Asia Europe Pacific School of High Energy Physics (略してAEPSHEP)の第1回を去年の10月に福岡で行いました。表向きは規模の大きな国際スクールの新しいものが立ち上がったわけですが,その裏には政治的な思惑がおもいっきり絡んでいます。私はこのスクールのInternational Organizing Committeeというものの一員で,福岡のときはLocalOrganizerの人たちともども,かなりの時間と労力をこのスクールの開催のために費やしました。

その第2回を来年の11月にインドでやるのですが,そのための委員会が昨日ありました。これまでにもメールでのやりとりや,個人的にSkype等での打ち合わせを重ねていましたが,昨日はスクールの骨格である講義の内容や講師の選考を委員会として議論しました。私はテレビ会議での参加だったのですが,いやはや,疲れました。16時過ぎから21時半くらいまでほとんど休みなしでの熱い議論で,終わったときは頭痛がするほどでした。いや,頭痛は単なる風邪かもしれませんが,5時間以上英語を聞いてるだけでも本当に倒れそうでした。議論をリードしていく人は,英語を母語としてる人とはいえ,ずっとエネルギッシュに自分の意見を言い続けていき,そのパワーには驚かされました。あ,ちなみに,インドの素粒子物理学の最重鎮であるRという女性なのですが,噂には聞いていましたがそのパワーは本当に凄いです。

さて,昨日の議論での私なりの目標は,優秀な日本人研究者を一人でも多く講師役として送り込むことでした。もちろん,そういう政治的な目的だけでなく,よりよいスクールにするために国籍や性別に関係なく講師役に向いている研究者をなるべく多く講師候補として選考するの大切なのですが,各国の委員も露骨に自国の人間を講師役に推薦してきますから,外交と同じなんでしょうけど,やはり自国の利益を守るという観点からも行動せざるを得ません。

そういう立場で委員会に臨むと,論理のない意味不明なことを喋り続ける鬱陶しい人が多いと披露でしかないのですが,そうでなければ陣取りゲームのような感覚で結構楽しめる面もあります。責任感が伴うので純粋にゲームとしては楽しめませんが,そういう戦略,戦術的議論をする楽しさを昨日は少し感じました。あるいはパズルのような楽しさでしょうか。

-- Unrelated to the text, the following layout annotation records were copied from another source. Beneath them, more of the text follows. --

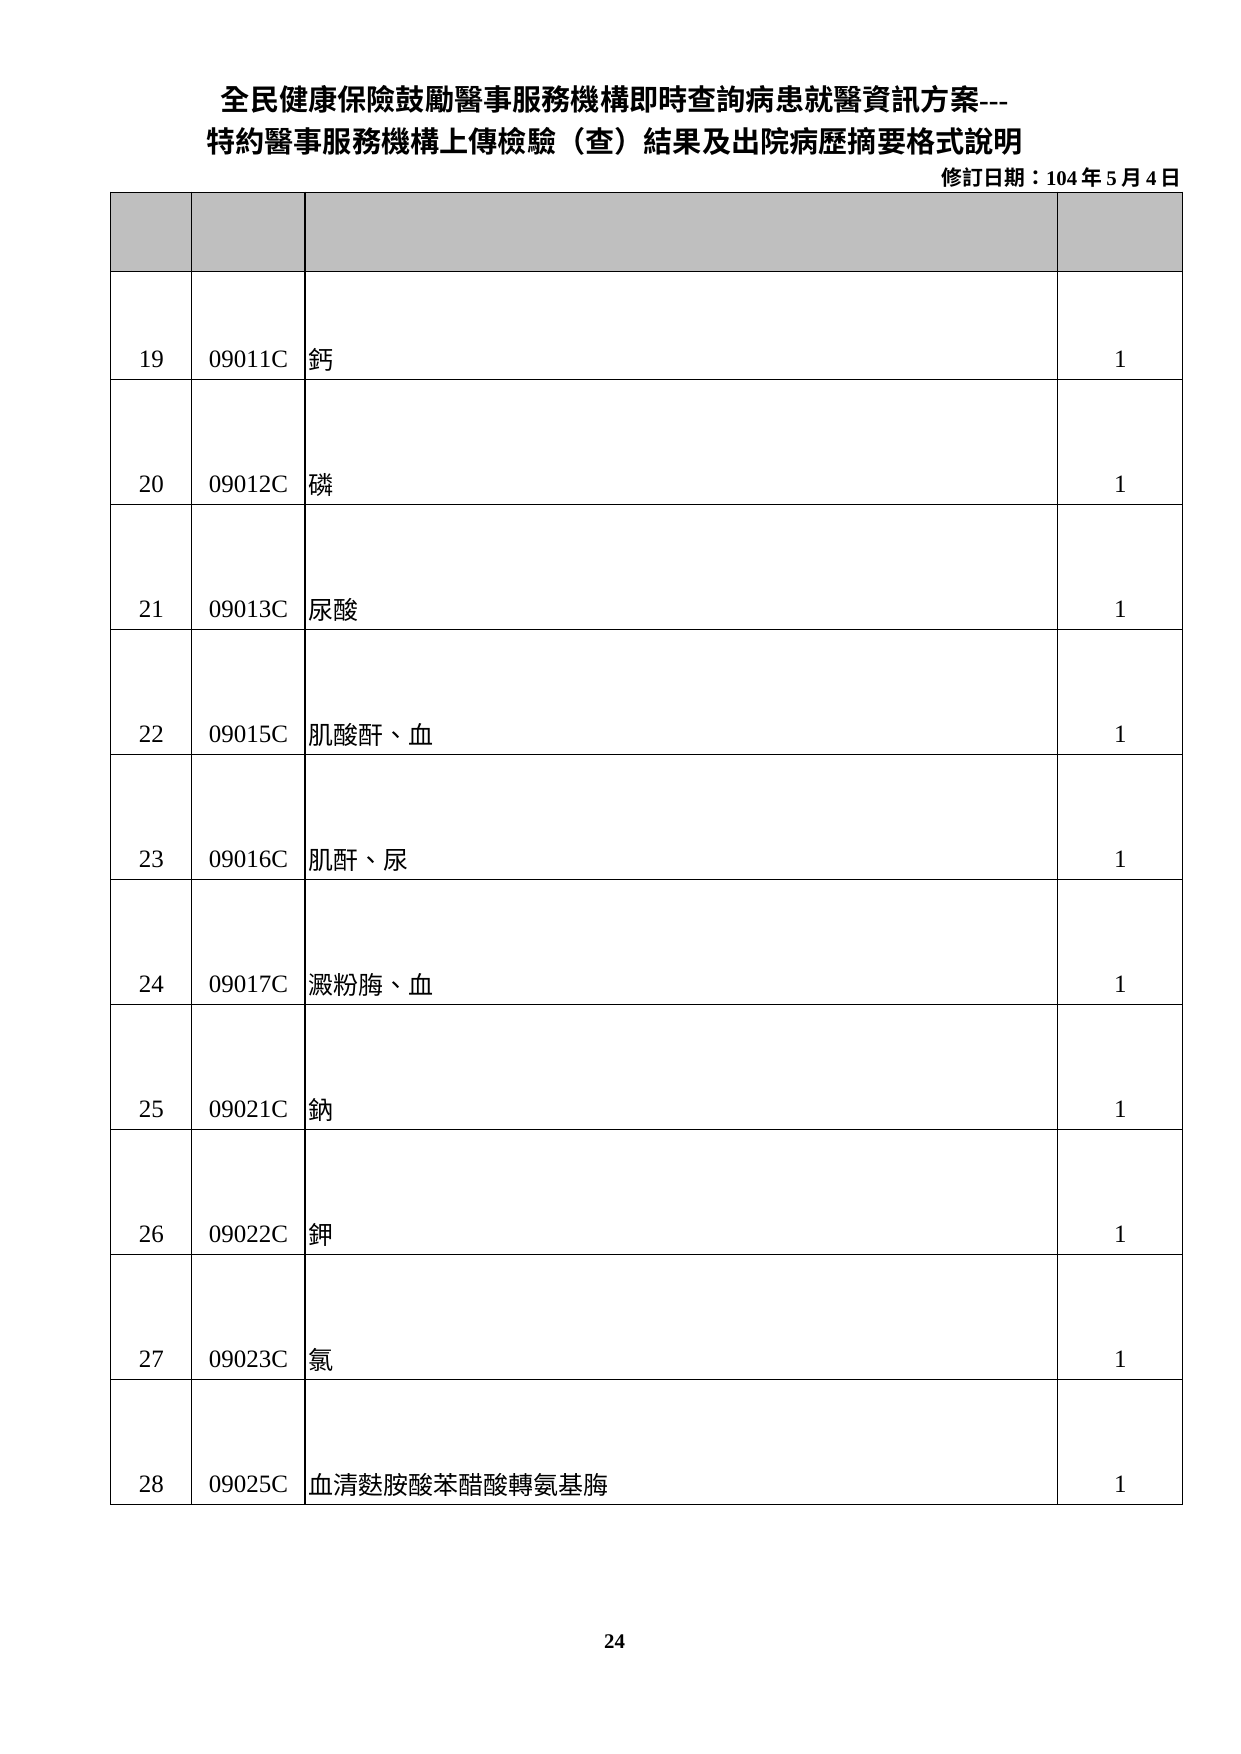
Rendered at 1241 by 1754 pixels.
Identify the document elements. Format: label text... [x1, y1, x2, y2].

table_cell 23 [111, 755, 191, 879]
table_cell 28 [111, 1380, 191, 1504]
table_cell 26 [111, 1130, 191, 1254]
table_cell 1 [1058, 380, 1182, 504]
table_cell 尿酸 [306, 505, 1057, 629]
table_cell 19 [111, 272, 191, 379]
table_cell 27 [111, 1255, 191, 1379]
table_cell 肌酸酐、血 [306, 630, 1057, 754]
table_cell 25 [111, 1005, 191, 1129]
table_header [306, 193, 1057, 271]
table_cell 澱粉脢、血 [306, 880, 1057, 1004]
table_cell 血清麩胺酸苯醋酸轉氨基脢 [306, 1380, 1057, 1504]
table_cell 1 [1058, 1380, 1182, 1504]
table_cell 1 [1058, 1130, 1182, 1254]
table_cell 20 [111, 380, 191, 504]
table_cell 09013C [192, 505, 304, 629]
table_cell 09017C [192, 880, 304, 1004]
table_cell 1 [1058, 272, 1182, 379]
table_cell 鈣 [306, 272, 1057, 379]
table_header [1058, 193, 1182, 271]
table_cell 鈉 [306, 1005, 1057, 1129]
table_cell 09015C [192, 630, 304, 754]
table_cell 1 [1058, 755, 1182, 879]
table_cell 21 [111, 505, 191, 629]
table_header [111, 193, 191, 271]
table_cell 09016C [192, 755, 304, 879]
table_header [192, 193, 304, 271]
table_cell 24 [111, 880, 191, 1004]
table_cell 1 [1058, 1005, 1182, 1129]
table_cell 09023C [192, 1255, 304, 1379]
table_cell 1 [1058, 880, 1182, 1004]
table_cell 磷 [306, 380, 1057, 504]
table_cell 氯 [306, 1255, 1057, 1379]
table_cell 1 [1058, 505, 1182, 629]
table_cell 22 [111, 630, 191, 754]
table_cell 肌酐、尿 [306, 755, 1057, 879]
table_cell 09011C [192, 272, 304, 379]
table_cell 09012C [192, 380, 304, 504]
table_cell 09025C [192, 1380, 304, 1504]
table_cell 09021C [192, 1005, 304, 1129]
table_cell 09022C [192, 1130, 304, 1254]
table_cell 鉀 [306, 1130, 1057, 1254]
table_cell 1 [1058, 630, 1182, 754]
table_cell 1 [1058, 1255, 1182, 1379]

まず,色々な境界条件があるわけです。各国から最低1人の講師は確保すべきとか,男女の比率とか,主催国がどこであるかとか,議論を引っ張っているのが誰なのかとか...そういう境界条件があって,そうすると日本からの講師役はどう多く見積もっても2人程度。期待値としては1人かな,というのが私の目算でした。ですので,私が考える最良の人をその人が最も面白い話をできるテーマの講師の第1候補にするということを自分の中での最低線として,何かの拍子にどこかの第1あるいは第2候補が転んだらそこに人を押し込もうという戦略でした。こういうモチベーションを持って議論するとホント結構面白いのです。

譲るところは譲っておかないと第2あるいは第3候補として複数選ばれるだけになってしまうとか,ここはこの人だろうというコンセンサスが形成されているようなところでも,とある国が第1候補を1人も出せないのでその国の人をとにかく優先するという方針の結果,最有力候補が第1候補から外れたりとか,そういうことが多々あります。そういうことも想定して誰を推薦していくか,その強弱も含めて考えるのは,パズルのようでもありトランプのようでもあり...とまあ,そういう面白さがあります。

って,そうは書いているものの,本当に楽しいわけではなく,そういう面白さを見出さないとやってられないというのが本音でしょうか。

あ,結果として,私が一番押していた人をとある講義の第1候補として押し込むことに成功したので,最低限の目標はクリアできました。あともう一人を第1候補にできそうなところもあったのですが,対抗馬が女性だったので満場一致で第1候補にはなれませんでした。素粒子物理では女性研究者の比率が圧倒的に少ないですから,講師の男女比をなるべく1対1に近づけるために誰もが女性候補を強く推薦しますので。日本だと逆差別だなんていう議論もありますが,欧米では男女比を1対1に近づけるためというexplicitな理由で議論がすんなりと通ることが多いです。